Personal information
- Full name: Henry Miller Morris
- Date of birth: 17 December 1919
- Place of birth: Dundee, Scotland
- Date of death: 13 March 1993 (aged 73)
- Place of death: Kirkcaldy, Scotland
- Height: 1.78 m (5 ft 10 in)
- Position: Striker

Senior career*
- Years: Team / Apps / (Gls)
- 1939–1946: Dundee Violet
- Lochee Central
- 1946–1952: East Fife / 121 / (100)
- 1953–1954: Dundee United / 0 / (0)
- 1954: Portadown

International career
- 1949: Scotland / 1 / (3)

= Henry Morris (footballer) =

Scottish footballer

Henry Miller Morris (17 December 1919 – 13 March 1993) was a Scottish footballer who played for East Fife, Dundee United and the Scotland national team as a centre forward.

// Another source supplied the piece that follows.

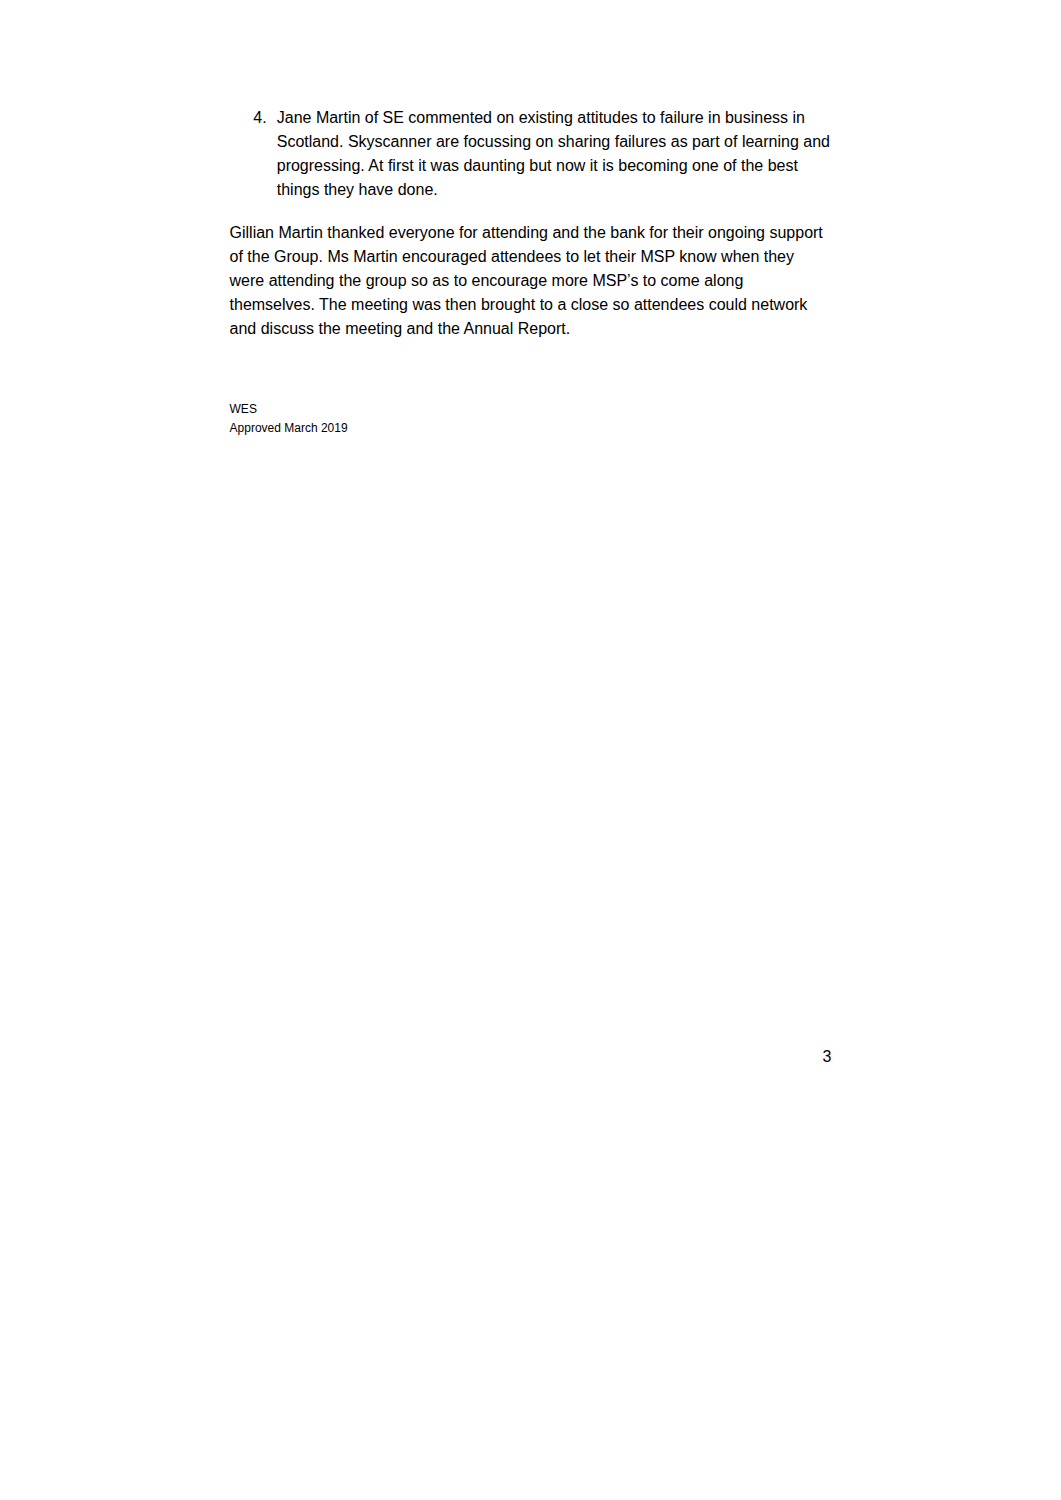Jane Martin of SE commented on existing attitudes to failure in business in Scotland. Skyscanner are focussing on sharing failures as part of learning and progressing. At first it was daunting but now it is becoming one of the best things they have done.
Gillian Martin thanked everyone for attending and the bank for their ongoing support of the Group. Ms Martin encouraged attendees to let their MSP know when they were attending the group so as to encourage more MSP’s to come along themselves. The meeting was then brought to a close so attendees could network and discuss the meeting and the Annual Report.
WES
Approved March 2019
3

Morris, a Dundonian, joined East Fife from Dundee Violet in 1946, having previously played with another junior Dundee side, Lochee Central, during the War. He scored 60 goals during the 1947–48 League campaign as East Fife won the Second Division title. That same season he also helped his side claim the League Cup, the first time it had been won by a side out with the top flight. He won a further League cup with East Fife in 1950 before moving to Dundee United in 1953, where he retired.

Morris scored a hat-trick in his only Scotland cap, an 8–2 win over Ireland in October 1949.